Despite her uselessness as a guard dog she is quite adorable sometimes. I’ll try to walk by her as she lays on her side on the floor and she’ll paw at my ankle, nearly tripping me because she wants to be petted. Other times she lays her head on my lap and I’ll scratch her shoulders. Once it relaxed her so much she leaned against the ottoman. It slid, she fell, quite entertaining. She opens the door with her face when we come home. As soon as we crack it wide enough a huge, wet nose pokes through and she’ll jaw the thing open and block our entry in her excitement to say hello.

Her endearing qualities scored her a supporting role in the children’s book I wrote. If you’re interested, or know a young reader who might be, you can find “How Sir Donkey Legs Became a Knight” in paperback or ebook format on Google, amazon.com, barnesandnoble.com and xlibris.com on their online bookstore. You can also connect with me on Facebook. I use the username William Ennis. Everyone is welcome. Know that a portion of all money I receive from sales of my book (soon to be books) will go to programs dedicated to the enrichment and strengthening of families.

I bid you adieu…and a don’t.

Adieu…love dogs, or any pets, for their endearing qualities even if they fail in other areas.

A don’t…judge me for plugging my book. I won’t be offended if you call it a silly thing. Also a don’t…think I’ve forgotten that Schnauzer. He’s scheduled to appear in the third book of the Sir Donkey Legs series.

Backyard Wonders

My family and I moved into a new house almost a year ago.  The house itself is sufficient, if rather small.  But the backyard…it is huge and full of wonders! There are two small ponds in the back.  Cement man-made ones.  When we first looked at the place it was early August and the surface of one was covered in lily pads while the other had very tall and unusual flowers in it.  They had very large blossoms with bizarre seed pods in the center.  A bit of research revealed that they are lotuses.  I found this very exciting because of how exotic they are and, more nerdily, because it made me think of Dean Jones in The Lovebug and the Lotus Special he apparently crashed in a race.  I worried that perhaps the winter had killed them off, but about two weeks ago they started poking up through the lily pads and have since blossomed!  They are a beautiful flower and have an interesting scent that is not quite licorice but is highly reminiscent of it.

I find myself walking through the yard randomly just looking at things.  It isn’t because I’m senile.  Not as far as I know anyway, but there are always just strange things to notice.  For one, I’ve noticed that my apple and pear trees haven’t produced a single fruit yet.  Last year when looking at the house there were apples and pears everywhere. It has been a very hot, dry summer so maybe that is why.  Disappointing, but interesting.

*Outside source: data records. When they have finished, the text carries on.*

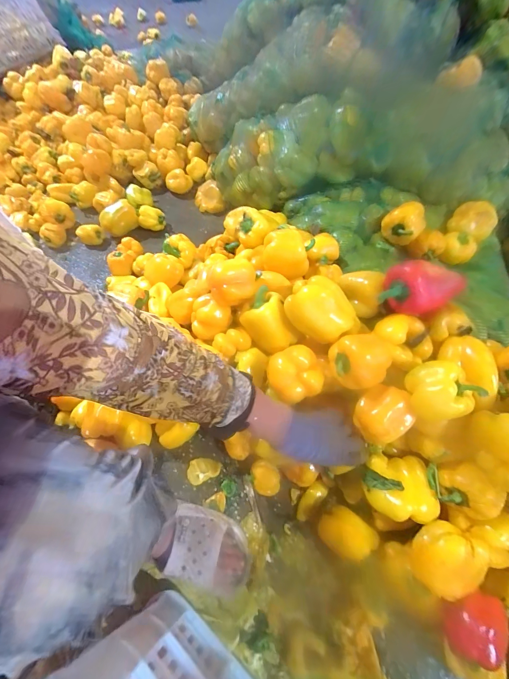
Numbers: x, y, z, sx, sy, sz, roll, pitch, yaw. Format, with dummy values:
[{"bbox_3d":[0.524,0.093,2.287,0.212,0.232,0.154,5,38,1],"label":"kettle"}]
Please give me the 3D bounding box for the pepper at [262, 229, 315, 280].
[{"bbox_3d":[0.058,-0.157,0.527,0.089,0.065,0.064,6,57,6],"label":"pepper"}]

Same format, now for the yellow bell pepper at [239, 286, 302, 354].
[{"bbox_3d":[0.024,-0.031,0.498,0.067,0.065,0.107,-44,109,-31],"label":"yellow bell pepper"}]

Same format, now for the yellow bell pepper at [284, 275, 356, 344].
[{"bbox_3d":[0.103,-0.048,0.450,0.101,0.081,0.062,24,60,17],"label":"yellow bell pepper"}]

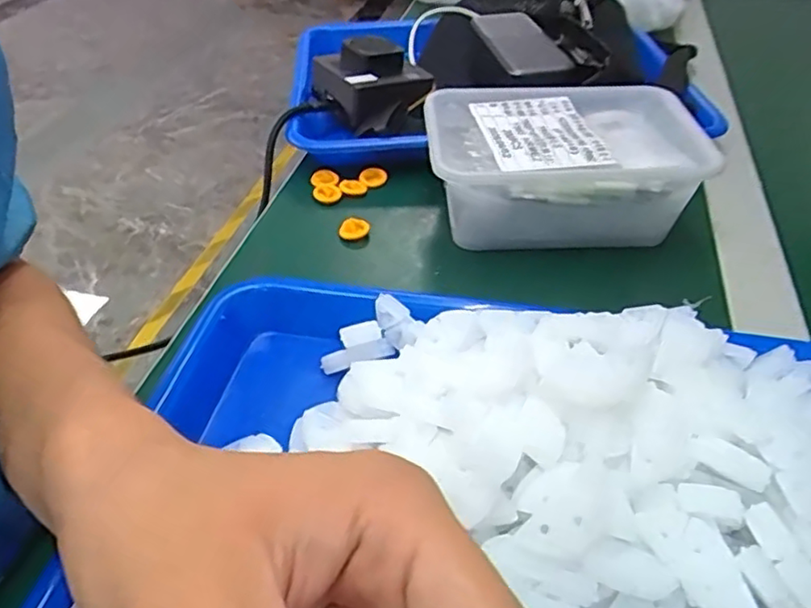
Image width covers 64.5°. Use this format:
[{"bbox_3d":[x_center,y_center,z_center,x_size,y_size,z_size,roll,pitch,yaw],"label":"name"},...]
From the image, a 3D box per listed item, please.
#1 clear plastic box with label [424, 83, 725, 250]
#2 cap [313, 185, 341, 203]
[{"bbox_3d":[0.098,-0.089,0.429,0.163,0.073,0.111,-1,43,-3],"label":"clear plastic box with label"},{"bbox_3d":[-0.056,-0.079,0.461,0.020,0.006,0.017,-3,43,-5],"label":"cap"}]

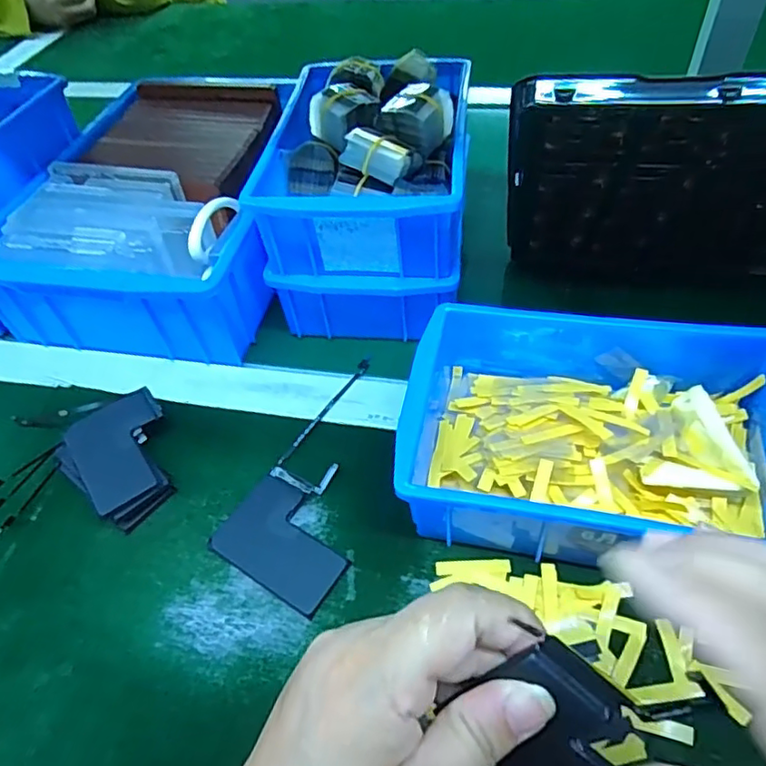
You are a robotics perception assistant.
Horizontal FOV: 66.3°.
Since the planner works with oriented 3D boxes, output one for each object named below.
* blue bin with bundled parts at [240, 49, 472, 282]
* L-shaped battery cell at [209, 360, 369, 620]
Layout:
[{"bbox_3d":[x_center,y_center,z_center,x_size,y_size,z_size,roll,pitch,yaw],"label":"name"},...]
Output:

Sometimes my backyard wanderings are unexpected.  I see something that leads me to something else.  I read an article about Tolkien and how no one would take walks with him because he would spend several minutes silently staring at every flower and tree he came across.  I fear I have the same problem.  I don’t fear the problem itself, I enjoy staring at trees and flowers, but I fear that others might think I’m crazy.  I suppose I shouldn’t care.  Anyway, during my absent-minded wandering, with my wife watching from the kitchen window googling the best convalescent homes even though I’m only 34, I noticed two cocoons.   I’m absolutely fascinated by them.

Soon I’ll post something about whatever comes out of the cocoons.  If I’m lucky enough to see them, that is.

Until then I bid you Adieu…and A don’t.

Adieu…stop and smell the roses, even though the sound of it is quite cliché.

A don’t…let anyone stop you from enjoying the nature around you with their judgmental stares.  Anyone who judges a nature lover for loving nature is too caught up in the electronic world and needs to Anti-Hollywood.